Meet Plenary Speaker Dr Petra Dersch
30-10-20
We are pleased to introduce Dr Petra Dersch, University of Münster, Institute of Infectiology, Germany, one of the plenary speakers at the FEMS Online Conference on Microbiology 2020*.
Plenary: Remodeling Yersinia-host interactions – for better or worse?
Friday 30 October, 14.00 – 14.40
*registration is open until 31 October 2020. Upon registration, all recorded sessions will be available also after the conference
Tell us about your current area of research: what is happening in the world around us that it is providing an answer to?
I study the interaction of bacterial pathogens (many enteric bacteria) with their hosts to understand how bacteria invade, circumvent and damage our body and how our immune system counters their attacks to eliminate the bacteria and cure the disease.
What attracted you to this area?
I was fascinated by the sophisticated strategies of pathogens how they exploit host cell functions for their own purposes and the complexity of virulence-related traits with which the pathogens ensure to survive and proliferate in our body.

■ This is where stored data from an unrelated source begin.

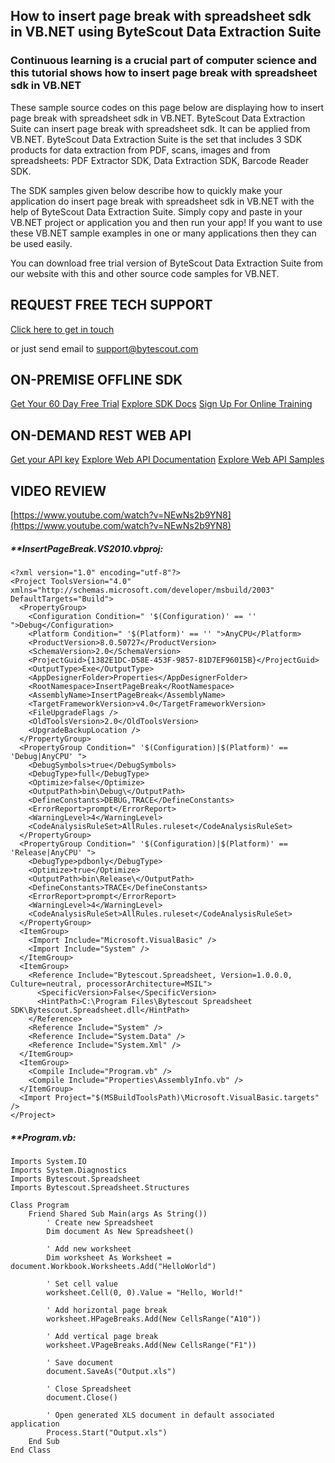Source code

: ## How to insert page break with spreadsheet sdk in VB.NET using ByteScout Data Extraction Suite

### Continuous learning is a crucial part of computer science and this tutorial shows how to insert page break with spreadsheet sdk in VB.NET

These sample source codes on this page below are displaying how to insert page break with spreadsheet sdk in VB.NET. ByteScout Data Extraction Suite can insert page break with spreadsheet sdk. It can be applied from VB.NET. ByteScout Data Extraction Suite is the set that includes 3 SDK products for data extraction from PDF, scans, images and from spreadsheets: PDF Extractor SDK, Data Extraction SDK, Barcode Reader SDK.

The SDK samples given below describe how to quickly make your application do insert page break with spreadsheet sdk in VB.NET with the help of ByteScout Data Extraction Suite.  Simply copy and paste in your VB.NET project or application you and then run your app! If you want to use these VB.NET sample examples in one or many applications then they can be used easily.

You can download free trial version of ByteScout Data Extraction Suite from our website with this and other source code samples for VB.NET.

## REQUEST FREE TECH SUPPORT

[Click here to get in touch](https://bytescout.zendesk.com/hc/en-us/requests/new?subject=ByteScout%20Data%20Extraction%20Suite%20Question)

or just send email to [support@bytescout.com](mailto:support@bytescout.com?subject=ByteScout%20Data%20Extraction%20Suite%20Question) 

## ON-PREMISE OFFLINE SDK 

[Get Your 60 Day Free Trial](https://bytescout.com/download/web-installer?utm_source=github-readme)
[Explore SDK Docs](https://bytescout.com/documentation/index.html?utm_source=github-readme)
[Sign Up For Online Training](https://academy.bytescout.com/)


## ON-DEMAND REST WEB API

[Get your API key](https://pdf.co/documentation/api?utm_source=github-readme)
[Explore Web API Documentation](https://pdf.co/documentation/api?utm_source=github-readme)
[Explore Web API Samples](https://github.com/bytescout/ByteScout-SDK-SourceCode/tree/master/PDF.co%20Web%20API)

## VIDEO REVIEW

[https://www.youtube.com/watch?v=NEwNs2b9YN8](https://www.youtube.com/watch?v=NEwNs2b9YN8)




<!-- code block begin -->

##### ****InsertPageBreak.VS2010.vbproj:**
    
```
<?xml version="1.0" encoding="utf-8"?>
<Project ToolsVersion="4.0" xmlns="http://schemas.microsoft.com/developer/msbuild/2003" DefaultTargets="Build">
  <PropertyGroup>
    <Configuration Condition=" '$(Configuration)' == '' ">Debug</Configuration>
    <Platform Condition=" '$(Platform)' == '' ">AnyCPU</Platform>
    <ProductVersion>8.0.50727</ProductVersion>
    <SchemaVersion>2.0</SchemaVersion>
    <ProjectGuid>{1382E1DC-D58E-453F-9857-81D7EF96015B}</ProjectGuid>
    <OutputType>Exe</OutputType>
    <AppDesignerFolder>Properties</AppDesignerFolder>
    <RootNamespace>InsertPageBreak</RootNamespace>
    <AssemblyName>InsertPageBreak</AssemblyName>
    <TargetFrameworkVersion>v4.0</TargetFrameworkVersion>
    <FileUpgradeFlags />
    <OldToolsVersion>2.0</OldToolsVersion>
    <UpgradeBackupLocation />
  </PropertyGroup>
  <PropertyGroup Condition=" '$(Configuration)|$(Platform)' == 'Debug|AnyCPU' ">
    <DebugSymbols>true</DebugSymbols>
    <DebugType>full</DebugType>
    <Optimize>false</Optimize>
    <OutputPath>bin\Debug\</OutputPath>
    <DefineConstants>DEBUG,TRACE</DefineConstants>
    <ErrorReport>prompt</ErrorReport>
    <WarningLevel>4</WarningLevel>
    <CodeAnalysisRuleSet>AllRules.ruleset</CodeAnalysisRuleSet>
  </PropertyGroup>
  <PropertyGroup Condition=" '$(Configuration)|$(Platform)' == 'Release|AnyCPU' ">
    <DebugType>pdbonly</DebugType>
    <Optimize>true</Optimize>
    <OutputPath>bin\Release\</OutputPath>
    <DefineConstants>TRACE</DefineConstants>
    <ErrorReport>prompt</ErrorReport>
    <WarningLevel>4</WarningLevel>
    <CodeAnalysisRuleSet>AllRules.ruleset</CodeAnalysisRuleSet>
  </PropertyGroup>
  <ItemGroup>
    <Import Include="Microsoft.VisualBasic" />
    <Import Include="System" />
  </ItemGroup>
  <ItemGroup>
    <Reference Include="Bytescout.Spreadsheet, Version=1.0.0.0, Culture=neutral, processorArchitecture=MSIL">
      <SpecificVersion>False</SpecificVersion>
      <HintPath>C:\Program Files\Bytescout Spreadsheet SDK\Bytescout.Spreadsheet.dll</HintPath>
    </Reference>
    <Reference Include="System" />
    <Reference Include="System.Data" />
    <Reference Include="System.Xml" />
  </ItemGroup>
  <ItemGroup>
    <Compile Include="Program.vb" />
    <Compile Include="Properties\AssemblyInfo.vb" />
  </ItemGroup>
  <Import Project="$(MSBuildToolsPath)\Microsoft.VisualBasic.targets" />
</Project>
```

<!-- code block end -->    

<!-- code block begin -->

##### ****Program.vb:**
    
```
Imports System.IO
Imports System.Diagnostics
Imports Bytescout.Spreadsheet
Imports Bytescout.Spreadsheet.Structures

Class Program
	Friend Shared Sub Main(args As String())
		' Create new Spreadsheet
		Dim document As New Spreadsheet()

		' Add new worksheet
		Dim worksheet As Worksheet = document.Workbook.Worksheets.Add("HelloWorld")

		' Set cell value
		worksheet.Cell(0, 0).Value = "Hello, World!"

		' Add horizontal page break
		worksheet.HPageBreaks.Add(New CellsRange("A10"))

		' Add vertical page break
		worksheet.VPageBreaks.Add(New CellsRange("F1"))

		' Save document
		document.SaveAs("Output.xls")

		' Close Spreadsheet
		document.Close()

		' Open generated XLS document in default associated application
		Process.Start("Output.xls")
	End Sub
End Class

```

<!-- code block end -->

To gain a comprehensive knowledge of this process requires a very close cooperation with researchers (PhDs and MDs) from many disciplines, including immunologists, cell biologists, structural biologists, biochemists, geneticists and lately often bioinformaticians and data scientists.
A microbiologist rarely is a microbiologist ‘pur sang’, many crossovers and interdisciplinary working methods exist.
What other disciplines do you feel connected to? Why?
As just mentioned, this is a highly interdisciplinary field which allowed me to use a multitude of technologies and methods, including high resolution microscopy/live-cell imaging and omics/deep sequencing technologies. I feel very connected to the immunologists and cell biologists due to the fact that dynamic interactions between the pathogen and their hosts drive the infection and only a comprehensive knowledge about this interplay during the different stages of an infection will allow us to design effective therapies.
Many of the attendees at this conference are at the start of their scientific career. If you were to give them advice you wish you would have received at that time in your career, what advice would it be?
I think it is important for young researchers to find out what they really like, what they really are excited about, and then go for it …. find the best lab, PI and environment to do it, – you will always be most successful and happy if you can do what you love most….and you will overcome drawbacks more easily.
What act or accomplishment of your lab made you proud recently?
Of course, I could name a recent paper or research result, but honestly, all progress in the ongoing research projects is very valuable to me. Recently it made me most proud, when I can still generate enthusiasm and excitement in the students and postdocs for their research topics (despite all troubles with COVID-19) and see how they become independent researchers.